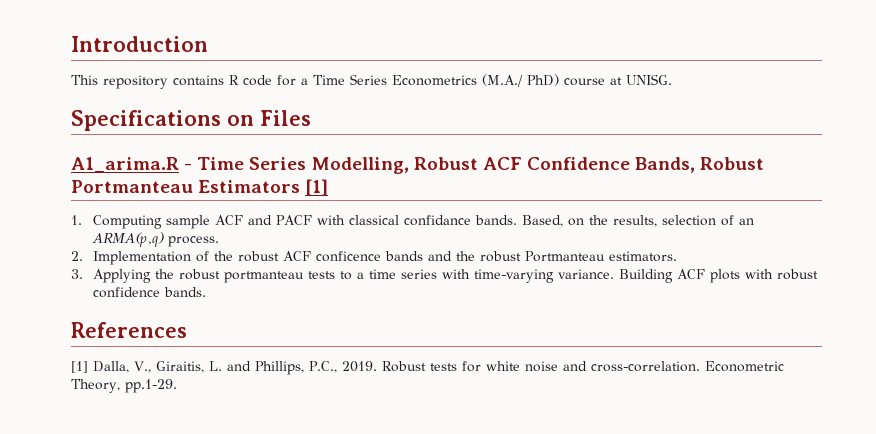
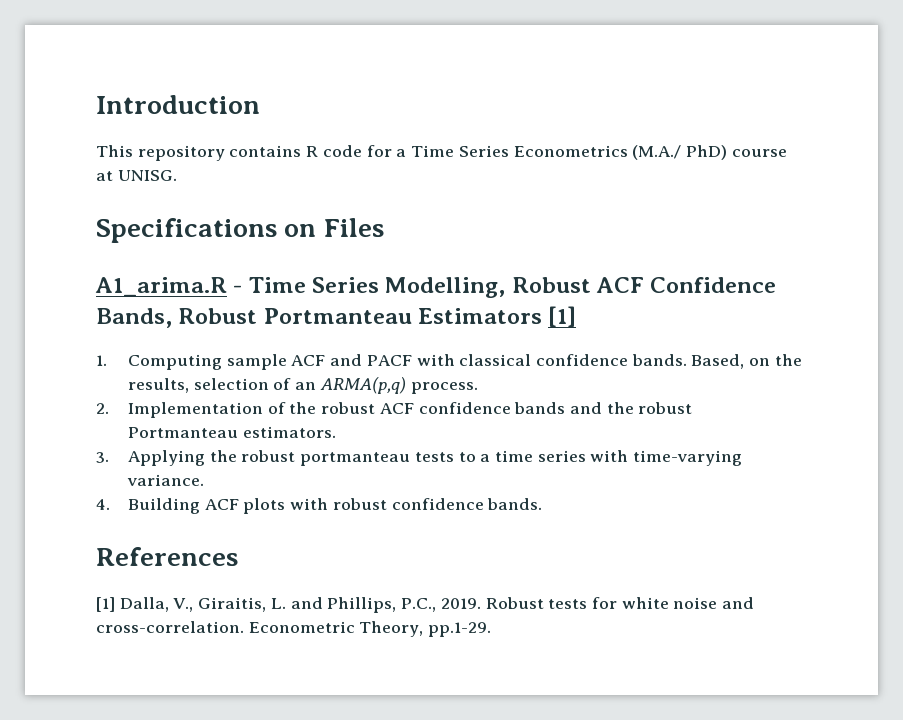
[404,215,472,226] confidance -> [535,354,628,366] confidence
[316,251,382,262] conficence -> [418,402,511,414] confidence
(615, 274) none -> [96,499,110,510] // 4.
============================================================
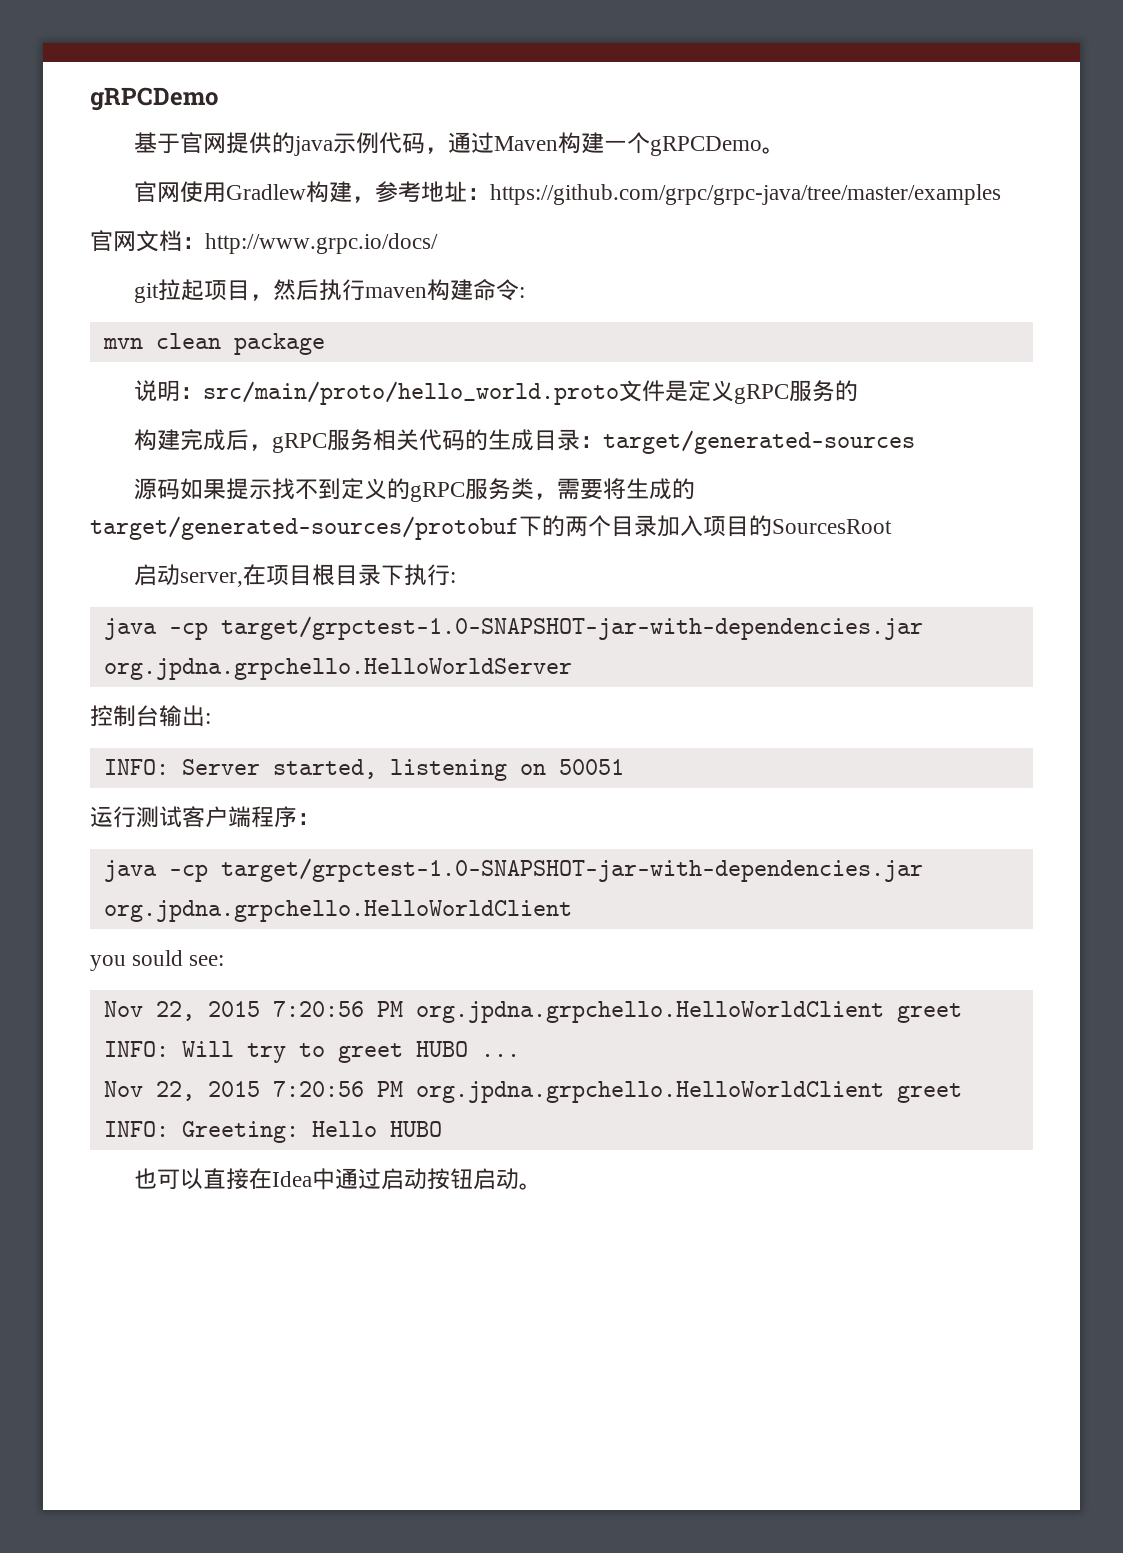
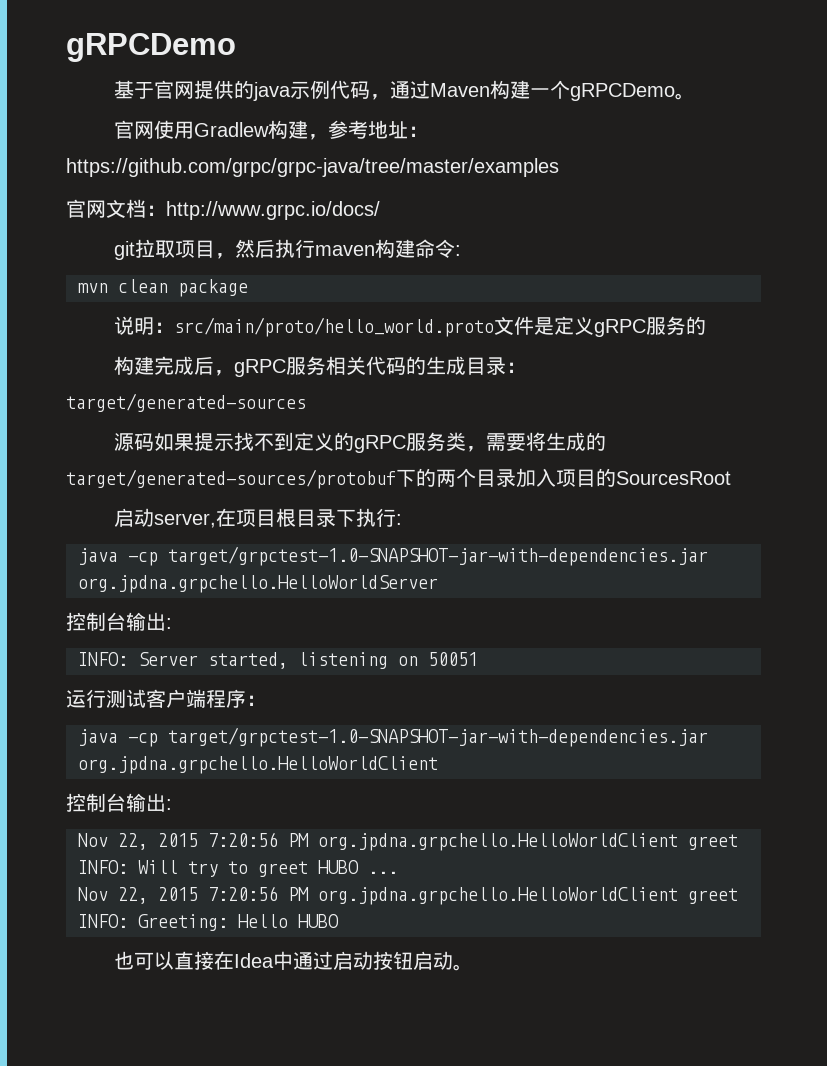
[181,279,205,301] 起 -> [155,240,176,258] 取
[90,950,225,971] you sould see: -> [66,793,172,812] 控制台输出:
============================================================
Lines with the word "confidence" in them should be copied from the preceding records.

- **Finished task**
[404,215,472,226] confidance -> [535,354,628,366] confidence
[316,251,382,262] conficence -> [418,402,511,414] confidence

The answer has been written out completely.